__Extract provided__.

────────

= Danielle Forward =

Danielle Forward is a Makahmo Pomo software designer and entrepreneur, who founded the nonprofit organization Natives Rising aimed to help indigenous people pursue careers in the tech industry. She is also known for her role as an activist for indigenous people.

== Early life and education ==
Danielle Forward is a member of the Makahmo Pomo tribe and grew up in the San Francisco Bay Area in California. Raised by a single mother, she witnessed the intergenerational trauma that many indigenous people experience today. Her experience inspired her to want to help other indigenous people.

At Santa Rosa Junior College, Danielle Forward obtained her Associates in Social Behavioral Science and Global Studies. Forward took ten years to obtain a Bachelor of Fine Arts from California College of the Arts in its interactive design program, working part-time and going into debt in order to finance both her schooling and her living situation in California. She graduated as valedictorian.

== Career ==

=== Early career ===
While attending college, Forward worked various jobs to pay for her education. She worked as a personal assistant, barista, GameStop employee, ice cream and smoothie seller, and coder for drug testing data. After graduating from California College of the Arts, she was hired at Meta Platforms as a User Experience/User Interface (UX/UI) Designer, initially on the Connectivity team before moving to the Social Impact team. She stayed at the company for five years, until leaving Meta in 2023 to work on Natives Rising full-time.

────────

__Data__.

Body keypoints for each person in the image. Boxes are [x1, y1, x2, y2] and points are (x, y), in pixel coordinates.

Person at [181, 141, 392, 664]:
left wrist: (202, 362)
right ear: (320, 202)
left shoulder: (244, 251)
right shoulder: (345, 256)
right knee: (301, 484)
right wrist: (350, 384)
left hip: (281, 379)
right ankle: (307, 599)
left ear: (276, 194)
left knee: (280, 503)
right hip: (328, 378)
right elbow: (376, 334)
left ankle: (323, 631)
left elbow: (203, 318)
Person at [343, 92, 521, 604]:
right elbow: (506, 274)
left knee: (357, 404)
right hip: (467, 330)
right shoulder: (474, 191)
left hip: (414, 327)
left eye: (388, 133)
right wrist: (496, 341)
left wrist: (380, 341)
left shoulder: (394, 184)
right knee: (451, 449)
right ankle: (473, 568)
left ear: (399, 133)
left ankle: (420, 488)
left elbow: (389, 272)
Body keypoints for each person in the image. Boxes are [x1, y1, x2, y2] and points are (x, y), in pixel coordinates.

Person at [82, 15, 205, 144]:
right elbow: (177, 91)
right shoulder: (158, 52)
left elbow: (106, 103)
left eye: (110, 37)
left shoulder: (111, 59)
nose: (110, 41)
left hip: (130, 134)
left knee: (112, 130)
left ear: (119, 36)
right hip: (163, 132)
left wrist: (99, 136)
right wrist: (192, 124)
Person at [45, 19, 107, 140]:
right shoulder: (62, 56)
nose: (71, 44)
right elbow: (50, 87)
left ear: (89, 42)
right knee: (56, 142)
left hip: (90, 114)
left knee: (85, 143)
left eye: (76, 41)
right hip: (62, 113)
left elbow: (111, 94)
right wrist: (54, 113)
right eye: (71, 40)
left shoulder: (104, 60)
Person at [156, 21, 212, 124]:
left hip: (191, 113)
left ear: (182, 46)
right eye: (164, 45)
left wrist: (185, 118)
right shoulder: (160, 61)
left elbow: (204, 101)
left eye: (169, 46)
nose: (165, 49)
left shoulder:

────────

__Your tasks__.
a - According to the article on Danielle Forward, why did she go into debt while studying at California College of the Arts? Answer in one to three sentences.
b - In the article on Danielle Forward, which team did she join first when she was hired at Meta Platforms?
c - Continue the article on Danielle Forward after its last sentence.
The listing comes from a separate source unrelated to the article on Danielle Forward.

__Expected results__.
a - She worked part-time and went into debt to pay for both her schooling and her living situation in California.

b - She first worked on the Connectivity team.

c -
=== Natives Rising ===
In 2022, Forward teamed up with Betsy Fore and Hannah Cirelli, both indigenous women interested in empowering indigenous Americans, to create Natives Rising. Primarily focused on students and women, Natives Rising provides services for indigenous people to gain access to careers in the technology industry through three programs that are available nationwide: Founders Circle, a Native Women's Tech Fellowship for those pursuing bachelor's degrees, and an Indigenous STEM Camp.

=== Activism ===
Building on her involvement as a lead in Meta's employee resource group Native@Facebook, Danielle Forward became involved in advocacy for Missing and Murdered Indigenous Women (MMIW). She also currently serves as Head of Design and board member of the nonprofit organization MuralNet, which aims to provide access to broadband internet for tribal communities.